Images with localized body landmarks
---

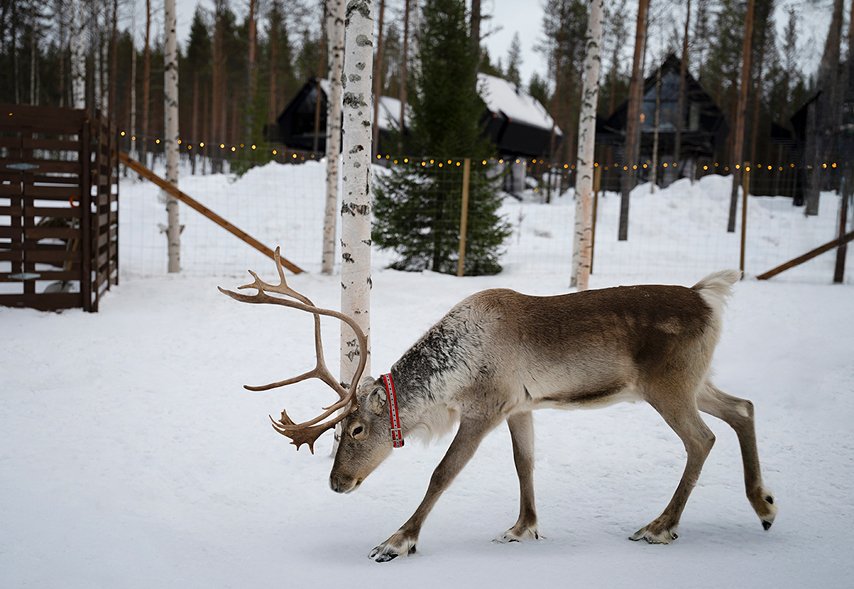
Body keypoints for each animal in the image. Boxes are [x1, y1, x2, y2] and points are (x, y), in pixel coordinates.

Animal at [219, 250, 777, 563]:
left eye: (354, 430)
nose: (337, 483)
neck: (453, 374)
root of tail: (708, 297)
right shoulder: (520, 407)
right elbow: (523, 463)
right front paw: (522, 527)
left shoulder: (484, 409)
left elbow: (442, 474)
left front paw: (397, 541)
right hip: (694, 381)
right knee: (744, 407)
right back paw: (764, 505)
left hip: (668, 385)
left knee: (703, 438)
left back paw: (660, 527)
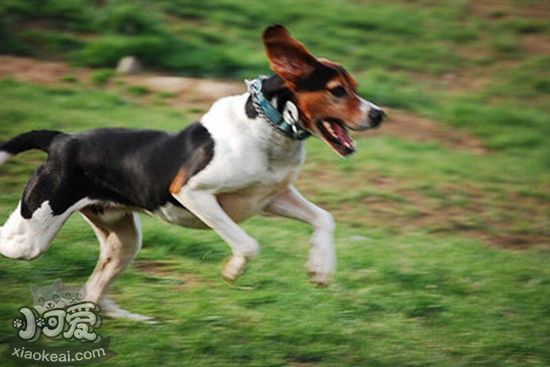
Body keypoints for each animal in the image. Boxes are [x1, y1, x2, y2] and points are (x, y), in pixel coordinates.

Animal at [0, 24, 386, 320]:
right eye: (337, 90)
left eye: (355, 87)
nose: (379, 114)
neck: (268, 128)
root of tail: (62, 140)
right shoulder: (192, 192)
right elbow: (248, 244)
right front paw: (232, 271)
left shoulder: (273, 198)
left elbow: (324, 218)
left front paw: (321, 268)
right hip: (32, 235)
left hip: (123, 241)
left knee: (93, 292)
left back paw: (128, 318)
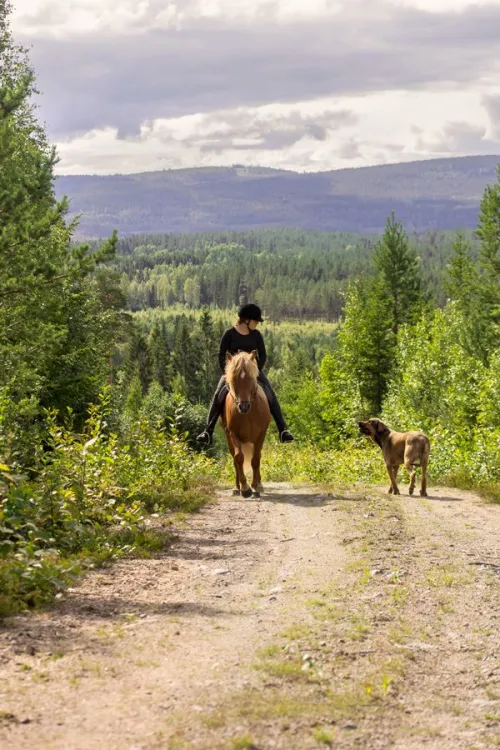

---

What the task requires - The answer must consist of each line from the data that includes the string "right".

Exercise response -
right shoulder: (520, 407)
right elbow: (523, 463)
right front paw: (522, 527)
right hip: (694, 381)
right knee: (744, 407)
right back paw: (764, 505)
right eye: (337, 90)
right shoulder: (192, 192)
right elbow: (248, 244)
right front paw: (232, 271)
right hip: (32, 235)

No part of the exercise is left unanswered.